DIRECTIVE:
Update the lines below so that every occurrence of "Rotterdam" becomes "Eindhoven", leaving all other text unchanged.

Page-level text extractions
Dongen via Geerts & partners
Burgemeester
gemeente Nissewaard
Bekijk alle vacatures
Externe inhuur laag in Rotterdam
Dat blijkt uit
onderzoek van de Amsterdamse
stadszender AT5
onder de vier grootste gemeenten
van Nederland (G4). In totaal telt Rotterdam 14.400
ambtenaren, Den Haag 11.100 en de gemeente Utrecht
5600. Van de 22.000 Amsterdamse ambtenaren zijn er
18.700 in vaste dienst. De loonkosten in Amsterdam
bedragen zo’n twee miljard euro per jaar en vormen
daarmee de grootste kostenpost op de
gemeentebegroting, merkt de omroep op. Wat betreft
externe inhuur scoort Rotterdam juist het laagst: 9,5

ANSWER TO THIS EXERCISE:
Dongen via Geerts & partners
Burgemeester
gemeente Nissewaard
Bekijk alle vacatures
Externe inhuur laag in Eindhoven
Dat blijkt uit
onderzoek van de Amsterdamse
stadszender AT5
onder de vier grootste gemeenten
van Nederland (G4). In totaal telt Eindhoven 14.400
ambtenaren, Den Haag 11.100 en de gemeente Utrecht
5600. Van de 22.000 Amsterdamse ambtenaren zijn er
18.700 in vaste dienst. De loonkosten in Amsterdam
bedragen zo’n twee miljard euro per jaar en vormen
daarmee de grootste kostenpost op de
gemeentebegroting, merkt de omroep op. Wat betreft
externe inhuur scoort Eindhoven juist het laagst: 9,5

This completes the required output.